To understand how they have been played, California drivers have to
better understand what they pay at the pump, and why. Start with the
state excise tax, a flat per-gallon fee of 18 cents, which is
constitutionally required to be used on transportation projects and
maintenance. It’s a type of road user fee, and contrary to assertions
from across the political spectrum, this money cannot be, and has not
been, "raided" or even borrowed for use on non-transportation programs.
Nor has the separate 18.4-cent federal excise tax, which pays for the
federal portion of repair and construction of highways, roads and

In other words, the problem isn’t that the state is subsidizing transit; the problem is that the mechanism that pays for the transit subsidy, and other government projects, is so complicated that voters can’t understand it.  One would think that the answer would be a gas tax that goes directly towards transit, correct?  Not a percent of the current tax, but a simple statement that just says, for example, "ten cents of every dollar spent on gasoline in California should go towards funding transit operations."

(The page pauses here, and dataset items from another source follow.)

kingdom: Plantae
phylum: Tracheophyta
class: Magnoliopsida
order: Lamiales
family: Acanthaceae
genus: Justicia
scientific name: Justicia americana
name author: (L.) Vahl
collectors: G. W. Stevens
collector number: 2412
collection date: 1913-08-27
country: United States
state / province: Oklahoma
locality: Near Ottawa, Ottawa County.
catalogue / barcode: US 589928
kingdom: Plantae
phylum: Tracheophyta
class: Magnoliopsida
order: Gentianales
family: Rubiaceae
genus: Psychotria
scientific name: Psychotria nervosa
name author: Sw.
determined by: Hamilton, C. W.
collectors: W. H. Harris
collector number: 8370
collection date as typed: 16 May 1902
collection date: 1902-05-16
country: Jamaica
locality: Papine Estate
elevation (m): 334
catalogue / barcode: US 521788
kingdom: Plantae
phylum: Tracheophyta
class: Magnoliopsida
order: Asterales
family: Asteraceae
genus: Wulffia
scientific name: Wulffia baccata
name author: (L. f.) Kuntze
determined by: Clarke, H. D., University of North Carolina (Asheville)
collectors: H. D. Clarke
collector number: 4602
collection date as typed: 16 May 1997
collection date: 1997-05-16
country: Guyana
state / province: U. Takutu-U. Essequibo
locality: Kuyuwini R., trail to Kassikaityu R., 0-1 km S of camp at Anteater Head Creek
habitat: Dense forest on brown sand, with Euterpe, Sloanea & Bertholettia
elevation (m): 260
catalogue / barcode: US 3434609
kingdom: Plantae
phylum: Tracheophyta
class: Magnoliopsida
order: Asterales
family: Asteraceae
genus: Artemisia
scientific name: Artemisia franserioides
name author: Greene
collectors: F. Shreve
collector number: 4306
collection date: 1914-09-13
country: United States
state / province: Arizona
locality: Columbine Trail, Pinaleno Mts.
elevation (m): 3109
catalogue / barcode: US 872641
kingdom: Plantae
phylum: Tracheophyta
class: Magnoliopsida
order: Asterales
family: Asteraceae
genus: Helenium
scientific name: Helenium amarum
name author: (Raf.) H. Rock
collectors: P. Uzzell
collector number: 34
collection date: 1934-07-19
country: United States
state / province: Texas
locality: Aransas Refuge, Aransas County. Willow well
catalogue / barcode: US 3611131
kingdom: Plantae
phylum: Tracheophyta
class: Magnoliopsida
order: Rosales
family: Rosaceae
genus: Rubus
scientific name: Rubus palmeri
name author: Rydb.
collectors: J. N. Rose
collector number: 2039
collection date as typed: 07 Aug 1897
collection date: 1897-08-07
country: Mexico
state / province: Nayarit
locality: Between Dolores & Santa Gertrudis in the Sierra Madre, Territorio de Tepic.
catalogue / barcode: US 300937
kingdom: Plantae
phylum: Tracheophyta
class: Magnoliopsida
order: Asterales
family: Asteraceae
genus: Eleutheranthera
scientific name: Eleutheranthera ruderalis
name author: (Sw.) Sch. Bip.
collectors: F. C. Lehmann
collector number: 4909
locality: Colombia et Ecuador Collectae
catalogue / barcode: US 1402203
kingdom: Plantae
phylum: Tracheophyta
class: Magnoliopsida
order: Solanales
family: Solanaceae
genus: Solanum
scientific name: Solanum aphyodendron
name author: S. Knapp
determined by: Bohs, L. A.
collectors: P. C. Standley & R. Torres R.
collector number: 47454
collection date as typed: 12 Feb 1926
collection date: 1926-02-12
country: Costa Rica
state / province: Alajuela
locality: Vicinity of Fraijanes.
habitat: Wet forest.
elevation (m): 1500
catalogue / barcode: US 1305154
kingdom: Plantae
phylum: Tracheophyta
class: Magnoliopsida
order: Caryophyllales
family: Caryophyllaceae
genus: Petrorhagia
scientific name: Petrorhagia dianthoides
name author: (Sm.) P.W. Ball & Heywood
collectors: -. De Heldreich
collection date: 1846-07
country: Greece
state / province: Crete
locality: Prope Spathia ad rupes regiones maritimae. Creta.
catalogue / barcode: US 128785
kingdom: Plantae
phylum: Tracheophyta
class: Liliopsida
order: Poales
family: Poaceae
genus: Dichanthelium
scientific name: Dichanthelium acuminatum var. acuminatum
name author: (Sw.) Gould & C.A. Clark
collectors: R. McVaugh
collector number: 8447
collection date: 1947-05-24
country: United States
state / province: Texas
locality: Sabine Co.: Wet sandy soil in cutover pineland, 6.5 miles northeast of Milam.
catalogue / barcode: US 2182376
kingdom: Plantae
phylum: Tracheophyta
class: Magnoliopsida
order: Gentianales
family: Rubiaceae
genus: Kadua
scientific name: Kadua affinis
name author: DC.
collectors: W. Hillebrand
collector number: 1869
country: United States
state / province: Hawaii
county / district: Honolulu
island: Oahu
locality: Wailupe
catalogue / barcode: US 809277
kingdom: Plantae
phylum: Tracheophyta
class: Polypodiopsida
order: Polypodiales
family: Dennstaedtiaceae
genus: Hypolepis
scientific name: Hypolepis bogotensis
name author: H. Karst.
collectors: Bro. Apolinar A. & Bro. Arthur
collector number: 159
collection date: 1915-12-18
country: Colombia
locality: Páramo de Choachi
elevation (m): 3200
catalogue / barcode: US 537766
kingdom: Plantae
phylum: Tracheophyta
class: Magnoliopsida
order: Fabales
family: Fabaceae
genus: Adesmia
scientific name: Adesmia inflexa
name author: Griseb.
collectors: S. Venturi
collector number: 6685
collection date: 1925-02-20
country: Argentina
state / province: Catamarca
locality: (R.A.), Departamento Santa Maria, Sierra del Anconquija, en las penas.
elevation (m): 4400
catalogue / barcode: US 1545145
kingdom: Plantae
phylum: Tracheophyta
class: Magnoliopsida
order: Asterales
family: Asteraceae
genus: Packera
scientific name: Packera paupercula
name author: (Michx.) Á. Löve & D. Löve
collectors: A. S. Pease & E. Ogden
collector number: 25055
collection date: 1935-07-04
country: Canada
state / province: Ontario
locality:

The Times closes with a plea for better transit funding, despite what it views as a political reality that will make it much harder for that to happen, after it spent much of the editorial mocking the claims of transit advocates that the Governor is proposing a raid on transit funds.  While I don’t approve of their style, the substance of such a large paper asking for better transit funding shouldn’t be ignored.

  • If you’ve bothered to pickup a copy of the Times, you’ll notice that half of it is car ads. Once I realized this, so much of what happens at newspapers regarding transportation reporting made a lot of sense. The Times doesn’t exit to make our world a better place – it exists to get suburban eyeballs onto car and real estate ads.

  • ds

    The article is just lambasting the transit advocates for having the gall to complain about their funds being raided, when the truth is that they got those funds in the first place by raiding the general fund.

    They passed prop 42 by stoking voter confusion between the gasoline excise tax (which has always gone to transportation and has never been raided) and the general sales tax that applies to sales of most goods including gasoline, which has until recently always gone to the state general fund.

    The problem with the excise tax is that it’s calculated per gallon, not per dollar like the sales tax, so revenue does not go up with inflation. And with the 2/3 vote requirement, Republicans will be able block any increase in the excise tax for the foreseeable future.

  • I think the Times blew it. They wasted an editorial on an arcane argument and never dealt with the central question of what transportation vision should we embrace and how do we achieve it. Quibbling about funding mechanisms is petty and pointless. And left un-noted is that transit funds alone have been diverted while highway funds are untouched, a gross inequity that our alleged allies in 95814 have turned a blind eye to.

    “In the late 1990s, lawmakers launched a supposedly limited, five-year project to divert sales taxes paid at the gas pump away from the general fund and for use solely on transportation.” This evidently is a reference to the Traffic Congestion Relief Program, which was a capital projects program. And it is misleading to speak of “the end of the diversion period neared” since these projects never received anywhere near the funding promised due to the shifts etc., leaving agencies committed to doing projects without the funding that was promised. That is what the 2006 measure was meant to prevent.


    And given a likely measure on the Nov. ballot on transit funding protection, certainly a dialogue on the topic is long overdue. Yet the Times in its haphazard manner never even mentions the prospective measure. Frankly the Times waves its arms but offer nothing but DOA solutions. I reiterate–this editorial was a waste of space. Thanks for nothing, L.A. Times.